In its final report handed to President Uhuru Kenyatta in June 2013, the commission said Nkaissery failed to appear before it on February 23, 2013 and again on April 8, 2013. It recommended that the Director of Public Prosecutions Keriako Tobiko prosecutes Nkaissery.

Tricky Balance

The recommendation is still pending at the in-tray of the DPP, alongside many others of former senior government officials implicated in past human rights violations.

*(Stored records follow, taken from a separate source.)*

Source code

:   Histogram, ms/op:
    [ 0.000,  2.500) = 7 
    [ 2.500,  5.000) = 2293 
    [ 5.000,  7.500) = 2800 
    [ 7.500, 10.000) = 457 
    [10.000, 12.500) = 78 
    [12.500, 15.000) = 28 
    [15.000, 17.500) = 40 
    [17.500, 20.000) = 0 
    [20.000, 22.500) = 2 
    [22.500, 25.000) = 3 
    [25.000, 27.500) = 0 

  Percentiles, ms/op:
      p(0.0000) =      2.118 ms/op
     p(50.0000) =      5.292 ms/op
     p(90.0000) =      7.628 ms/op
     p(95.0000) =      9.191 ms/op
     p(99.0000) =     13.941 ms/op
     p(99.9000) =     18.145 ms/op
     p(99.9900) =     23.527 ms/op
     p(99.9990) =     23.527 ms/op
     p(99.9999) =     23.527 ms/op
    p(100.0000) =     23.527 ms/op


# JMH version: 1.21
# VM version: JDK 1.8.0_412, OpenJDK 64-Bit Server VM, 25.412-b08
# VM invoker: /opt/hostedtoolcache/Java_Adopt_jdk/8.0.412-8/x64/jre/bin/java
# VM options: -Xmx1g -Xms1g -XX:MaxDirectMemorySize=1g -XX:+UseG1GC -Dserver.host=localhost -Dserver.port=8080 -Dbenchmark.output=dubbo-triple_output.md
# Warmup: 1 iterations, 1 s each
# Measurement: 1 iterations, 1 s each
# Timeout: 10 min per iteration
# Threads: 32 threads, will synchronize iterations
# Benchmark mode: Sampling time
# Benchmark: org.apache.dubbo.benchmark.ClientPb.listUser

Njoka says nothing could be further from the truth: “It was not a recommendation. It was all siasa. How comes we never heard of this recommendation until at the time of his nomination to the cabinet?

“It is true, at his time in military service he led this security operation whose details have since been blown out of context and truth obscured by interested parties.”

He says the narrative of the operation falls within the tricky balance every security man has to confront at some point in their service — the balance between accommodating individual rights in the pursuit of the greater good of the greatest majority, a utilitarian venture.

To Nkaissery, the adverse mention may be just but an unfortunate and unnecessary blot to his otherwise illustrious career in serving the nation.

It may as well be the work of his political enemies at the time.

To him, the current spate of criticism may as well be the product of people who do not know or do not appreciate what it takes to secure a country with a complex history as Kenya.

What may never be apparent to him, with his vast experience, is the long term effect of continued disregard for fundamental human rights and freedoms to the collective security of the country.

For a nation secured through fear, as opposed to collective appreciation of common destiny, is a nation living in a fool’s paradise.

“On the contrary, his tenure at the interior docket has by and large struck the delicate balance between the competing needs placed on his shoulders,” Njoka says.

“He’s resolute in decision making, firm in implementation and committed to the task of securing the nation.

“Under his tenure, police are better equipped, cartels have been smashed and in the process enemies created.”